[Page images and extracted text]

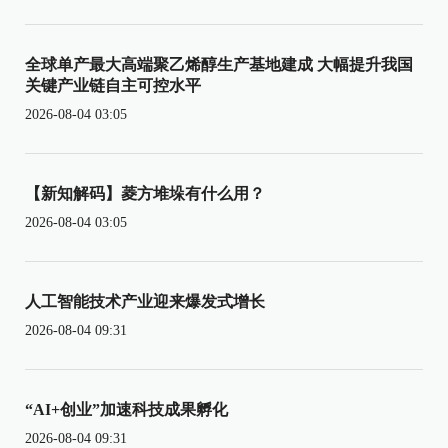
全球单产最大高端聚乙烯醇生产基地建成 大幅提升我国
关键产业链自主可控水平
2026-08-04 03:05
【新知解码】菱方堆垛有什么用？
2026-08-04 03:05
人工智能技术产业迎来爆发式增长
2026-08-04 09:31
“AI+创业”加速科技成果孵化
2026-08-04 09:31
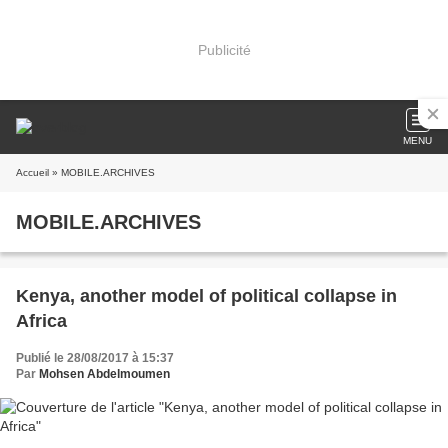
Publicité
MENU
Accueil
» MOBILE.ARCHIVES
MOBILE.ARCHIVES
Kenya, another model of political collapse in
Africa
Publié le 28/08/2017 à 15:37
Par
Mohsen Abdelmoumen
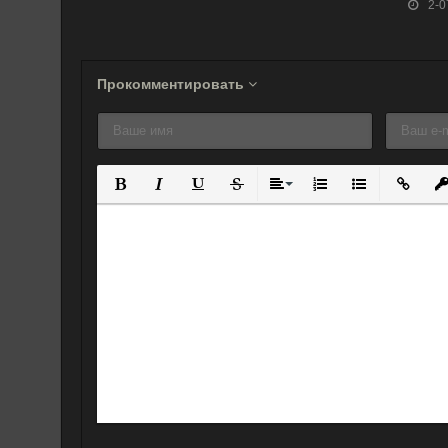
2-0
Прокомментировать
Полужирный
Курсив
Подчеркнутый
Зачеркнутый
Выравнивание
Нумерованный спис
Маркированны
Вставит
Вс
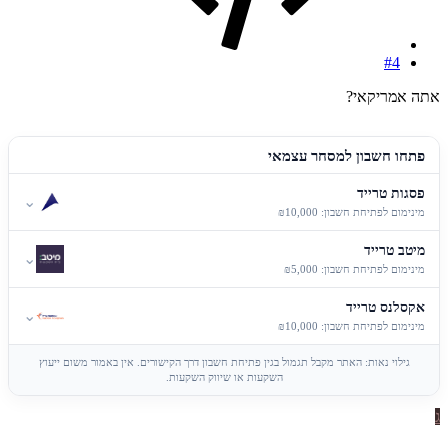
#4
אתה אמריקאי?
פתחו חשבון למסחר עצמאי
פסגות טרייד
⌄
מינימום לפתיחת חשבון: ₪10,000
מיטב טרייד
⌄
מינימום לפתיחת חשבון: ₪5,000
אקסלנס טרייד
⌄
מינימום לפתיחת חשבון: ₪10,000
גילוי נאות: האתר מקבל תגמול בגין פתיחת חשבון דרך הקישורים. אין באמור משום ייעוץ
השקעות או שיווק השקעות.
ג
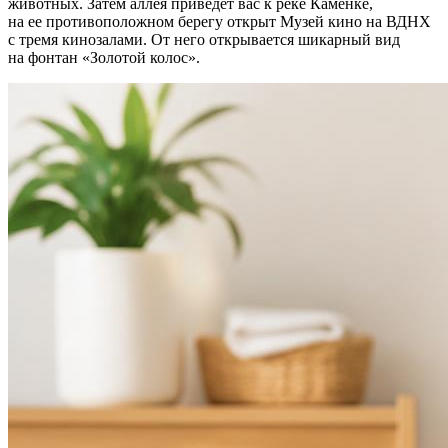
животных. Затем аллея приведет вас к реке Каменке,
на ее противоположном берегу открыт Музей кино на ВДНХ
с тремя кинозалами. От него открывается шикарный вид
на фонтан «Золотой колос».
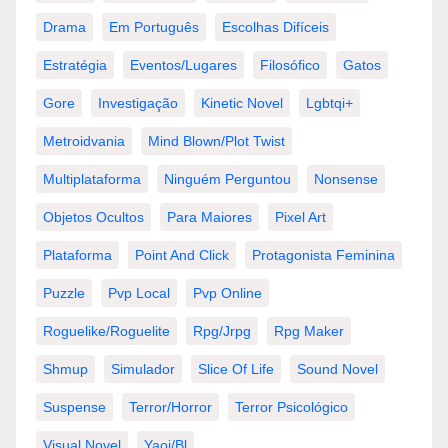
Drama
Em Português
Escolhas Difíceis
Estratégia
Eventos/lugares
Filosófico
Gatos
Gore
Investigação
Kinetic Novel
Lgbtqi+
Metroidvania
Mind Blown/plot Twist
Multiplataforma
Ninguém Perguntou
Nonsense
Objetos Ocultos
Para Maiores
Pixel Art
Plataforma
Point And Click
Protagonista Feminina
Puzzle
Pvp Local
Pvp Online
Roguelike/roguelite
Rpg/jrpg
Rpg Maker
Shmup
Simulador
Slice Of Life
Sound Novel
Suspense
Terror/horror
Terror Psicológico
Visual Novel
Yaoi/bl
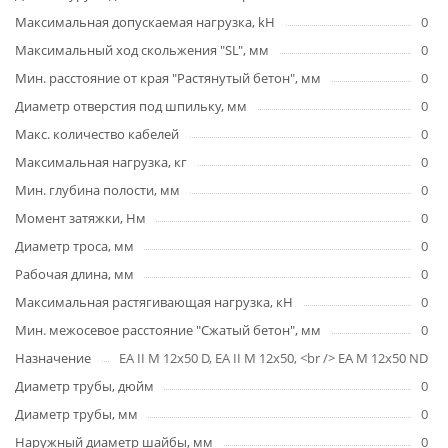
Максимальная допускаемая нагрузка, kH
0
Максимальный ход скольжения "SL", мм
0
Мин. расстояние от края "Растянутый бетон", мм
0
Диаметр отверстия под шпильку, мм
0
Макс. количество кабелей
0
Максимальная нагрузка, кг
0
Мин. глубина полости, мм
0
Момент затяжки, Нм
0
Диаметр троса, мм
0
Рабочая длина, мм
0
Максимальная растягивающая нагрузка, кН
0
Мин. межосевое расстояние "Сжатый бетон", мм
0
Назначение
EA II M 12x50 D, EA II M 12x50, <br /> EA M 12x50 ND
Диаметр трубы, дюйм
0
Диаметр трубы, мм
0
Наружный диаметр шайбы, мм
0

▸ Description of the task
Among the lines of the data, find every one that holds "бетон" and copy it.

▸ Exercise output
Мин. расстояние от края "Растянутый бетон", мм
Мин. межосевое расстояние "Сжатый бетон", мм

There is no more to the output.